How Nutrition Affects Our Life Span

 

TRANSCRIPT:

What we eat profoundly influences how long and how well we live. 

Hi, I’m Dr. Michael Roizen, chief wellness officer emeritus of the Cleveland Clinic and author of The Great Age Reboot. I’ve launched an app called the RebootYour Age app, designed to help you live better, longer!

Studies demonstrate time and time again that people who eat a Mediterranean-style diet – one that is rich in fruits and vegetables, healthy protein like salmon, whole grains, nuts and legumes – live healthily longer and have lower rates of type 2 diabetes, obesity, heart disease and cancer. People who followed a Mediterranean-style diet were 28 percent less likely to die from heart disease than those that made other diet choices.

Unfortunately, most Americans don’t follow a diet abundant in these foods. Instead, we eat a lot of processed products and meals heavy with red meat, refined carbohydrates that increase your blood sugar too much and too fast and unhealthy fats. These foods take a toll on our bodies and make us more likely to develop chronic illnesses that shorten our life spans and cause more disability in the years we do live.  
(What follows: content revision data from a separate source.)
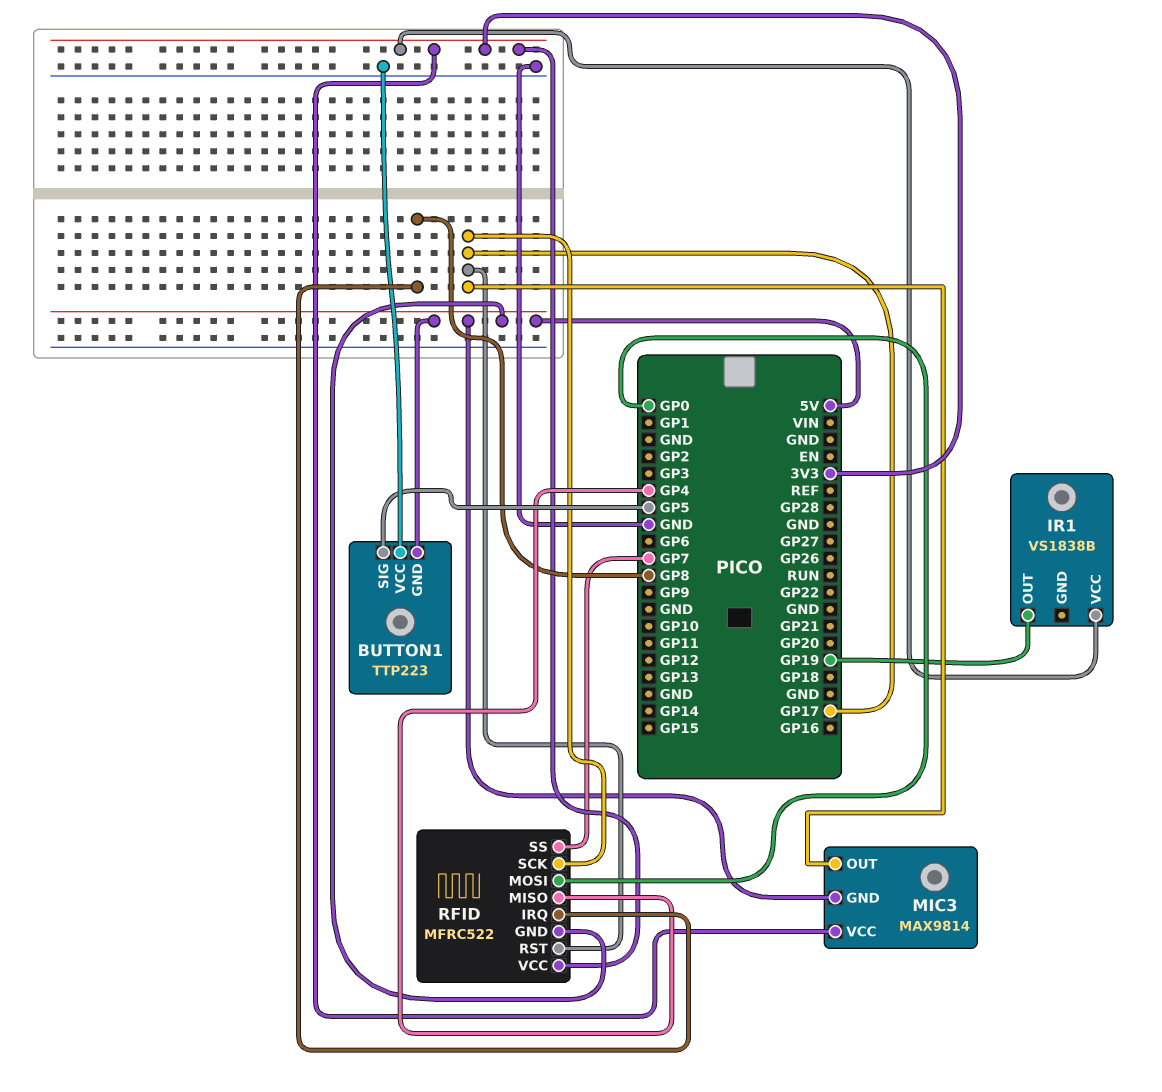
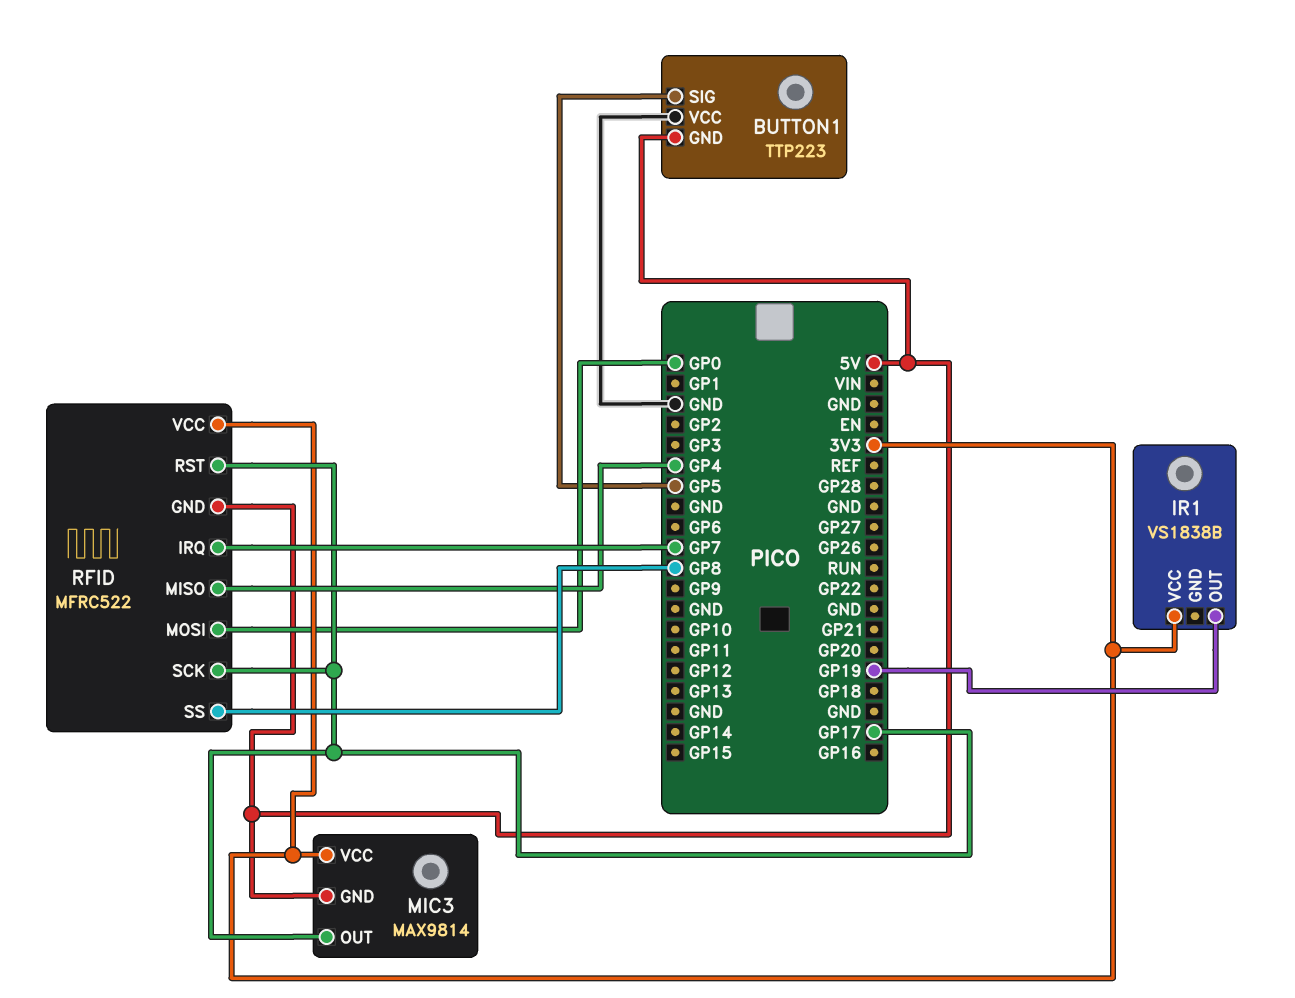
RFID pin IRQ: GP8 -> GP7
RFID pin SS: GP7 -> GP8

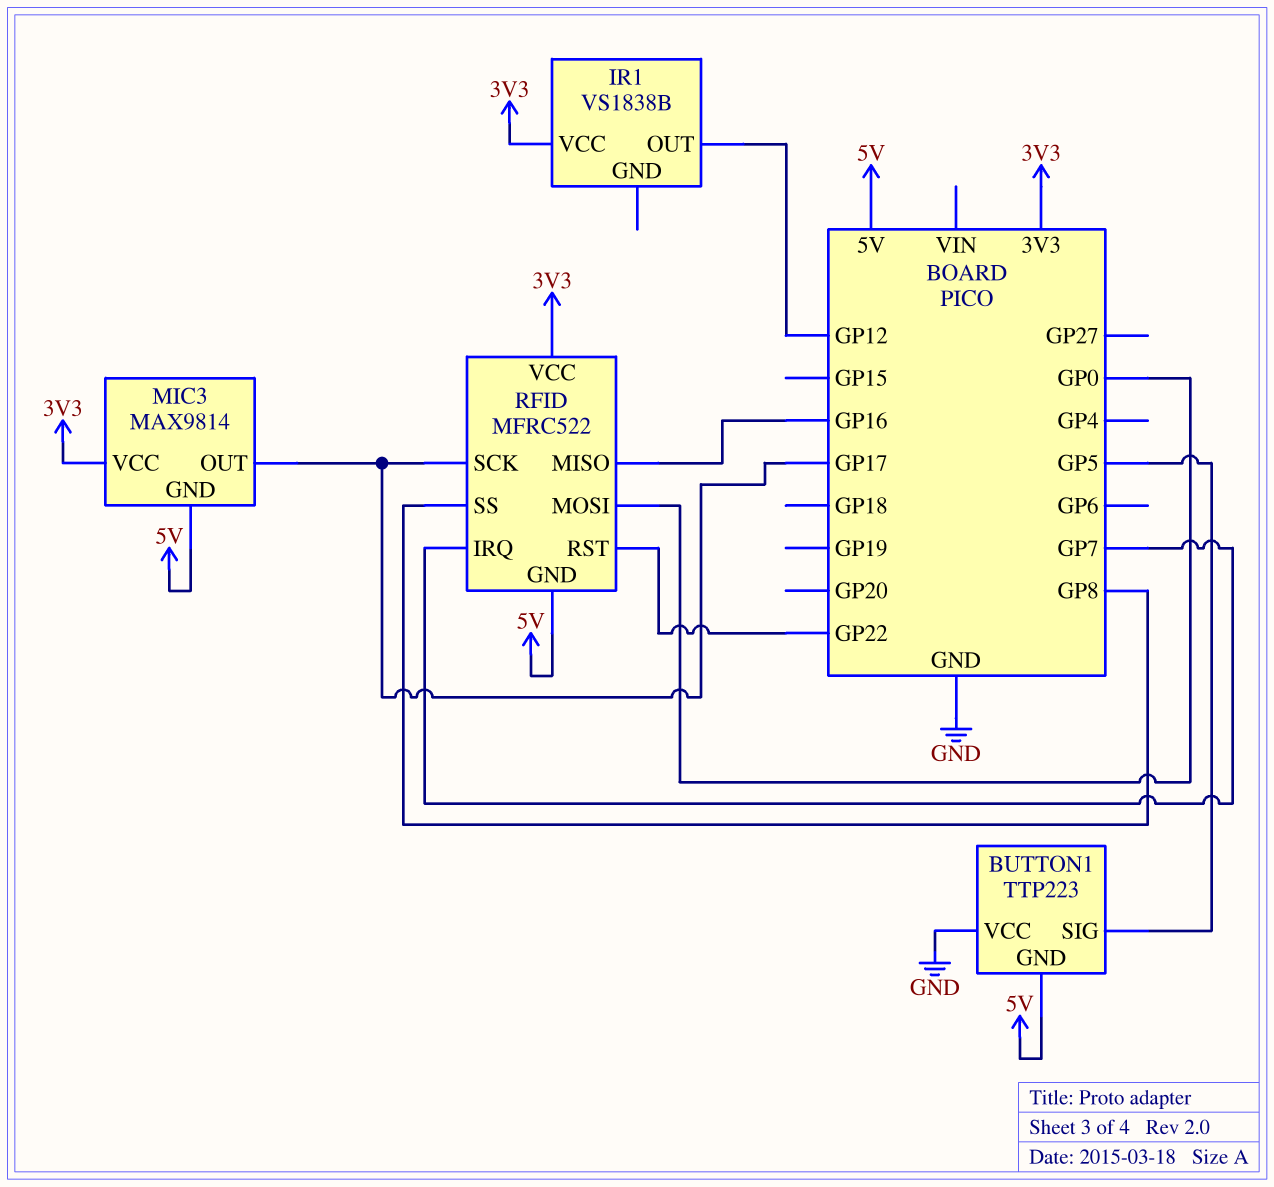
IR1 pin OUT: GP19 -> GP12
RFID pin MISO: GP4 -> GP16
RFID pin RST: GP17 -> GP22

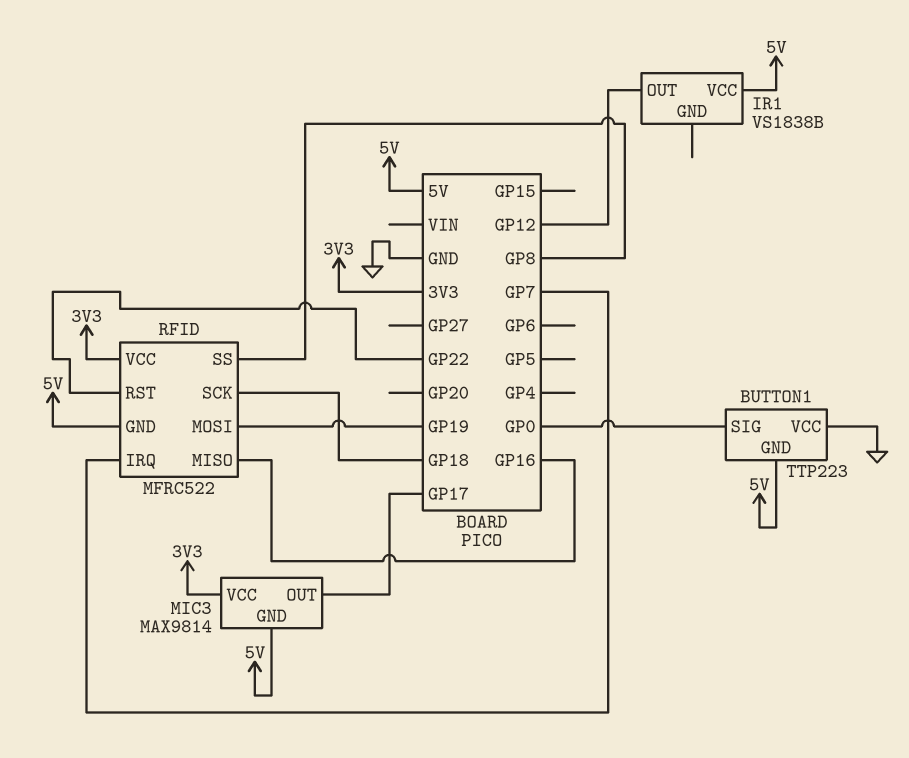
BUTTON1 pin SIG: GP5 -> GP0
IR1 pin VCC: 3V3 -> 5V
RFID pin MOSI: GP0 -> GP19
RFID pin SCK: GP17 -> GP18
These aren’t just diets of disease. They’re also diets of obesity. And obesity contributes to many conditions that compromise our longevity. Studies show that eating a Western diet can impair the brain and actually trigger us to overeat. Excess sugar can prevent your normal appetite-control tools from working properly. That’s one big reason obesity rates are climbing in the U.S.

What’s the payoff of switching from a Western to a Mediterranean-style diet? If you switch when you’re young, it can mean adding more than a healthful decade to your life, one recent study estimated. 

But even if you make changes when you’re older, you’ll benefit from living more years that are healthier. For example, people who adopted a Mediterranean-style diet at age 60 added eight years to their lives. And those who were 80 extended their lives by three more years.

You also don’t have to go all in to reap the benefits. The study found that people who blended a Western diet with Mediterranean-influenced eating still added years to their lives. 

The key is to eat foods you love that love you back—food is a relationship like a marriage—you wouldn’t marry someone who is trying to kill you every day—same goes for food –find foods you love that love you back.

So, if you want to make healthy changes to your diet, where do you start? The first step is to talk to your doctor. Your practitioner can help you establish goals and have a dietician advise on which foods you should be eating more of and which you should try eliminating. 

The bottom line: You don’t have to completely change everything about how and what you eat. Remember, small simple changes that you love can pay off big over time. And what we all want is more time to enjoy doing the things we love.